(Design files in plain text)
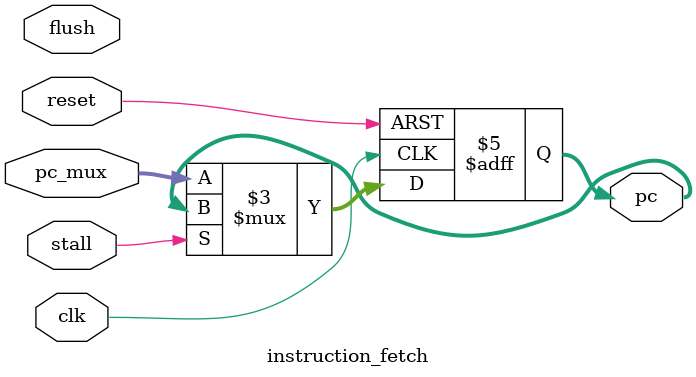
<source format=v>
`timescale 1ns / 1ps
module instruction_fetch(input reset,
                        input clk,stall,flush,
                         input [31:0] pc_mux,
                        output reg [31:0] pc
    );
    always@(posedge clk or posedge reset)begin
    if(reset)begin
    pc<=0;
    end
    else if(stall);
    else begin
     pc<=pc_mux;
    end
    end
endmodule

</source>
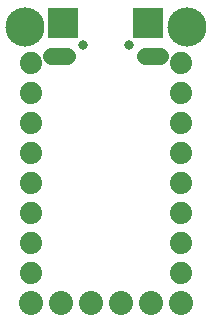
<source format=gbr>
G04 EAGLE Gerber RS-274X export*
G75*
%MOMM*%
%FSLAX34Y34*%
%LPD*%
%INSoldermask Bottom*%
%IPPOS*%
%AMOC8*
5,1,8,0,0,1.08239X$1,22.5*%
G01*
%ADD10C,0.801600*%
%ADD11R,2.601600X2.601600*%
%ADD12C,1.409600*%
%ADD13C,2.032000*%
%ADD14C,1.879600*%
%ADD15C,3.317600*%


D10*
X108400Y243840D03*
X69400Y243840D03*
D11*
X52900Y262840D03*
X124900Y262840D03*
D12*
X121900Y234840D02*
X134980Y234840D01*
X55900Y234840D02*
X42820Y234840D01*
D13*
X25400Y25400D03*
X50800Y25400D03*
X76200Y25400D03*
X101600Y25400D03*
X127000Y25400D03*
X152400Y25400D03*
D14*
X25400Y228600D03*
X25400Y203200D03*
X25400Y177800D03*
X25400Y152400D03*
X25400Y127000D03*
X25400Y101600D03*
X25400Y76200D03*
X25400Y50800D03*
X152400Y50800D03*
X152400Y76200D03*
X152400Y101600D03*
X152400Y127000D03*
X152400Y152400D03*
X152400Y177800D03*
X152400Y203200D03*
X152400Y228600D03*
D15*
X157480Y259080D03*
X20320Y259080D03*
M02*

</source>
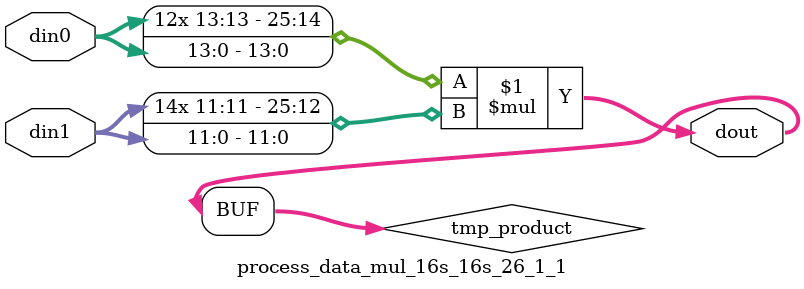
<source format=v>

`timescale 1 ns / 1 ps

  module process_data_mul_16s_16s_26_1_1(din0, din1, dout);
parameter ID = 1;
parameter NUM_STAGE = 0;
parameter din0_WIDTH = 14;
parameter din1_WIDTH = 12;
parameter dout_WIDTH = 26;

input [din0_WIDTH - 1 : 0] din0; 
input [din1_WIDTH - 1 : 0] din1; 
output [dout_WIDTH - 1 : 0] dout;

wire signed [dout_WIDTH - 1 : 0] tmp_product;













assign tmp_product = $signed(din0) * $signed(din1);








assign dout = tmp_product;







endmodule

</source>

Activity:
Whenever the string "assign" shows up in a line of the records, copy that line.

Exercise result:
assign tmp_product = $signed(din0) * $signed(din1);
assign dout = tmp_product;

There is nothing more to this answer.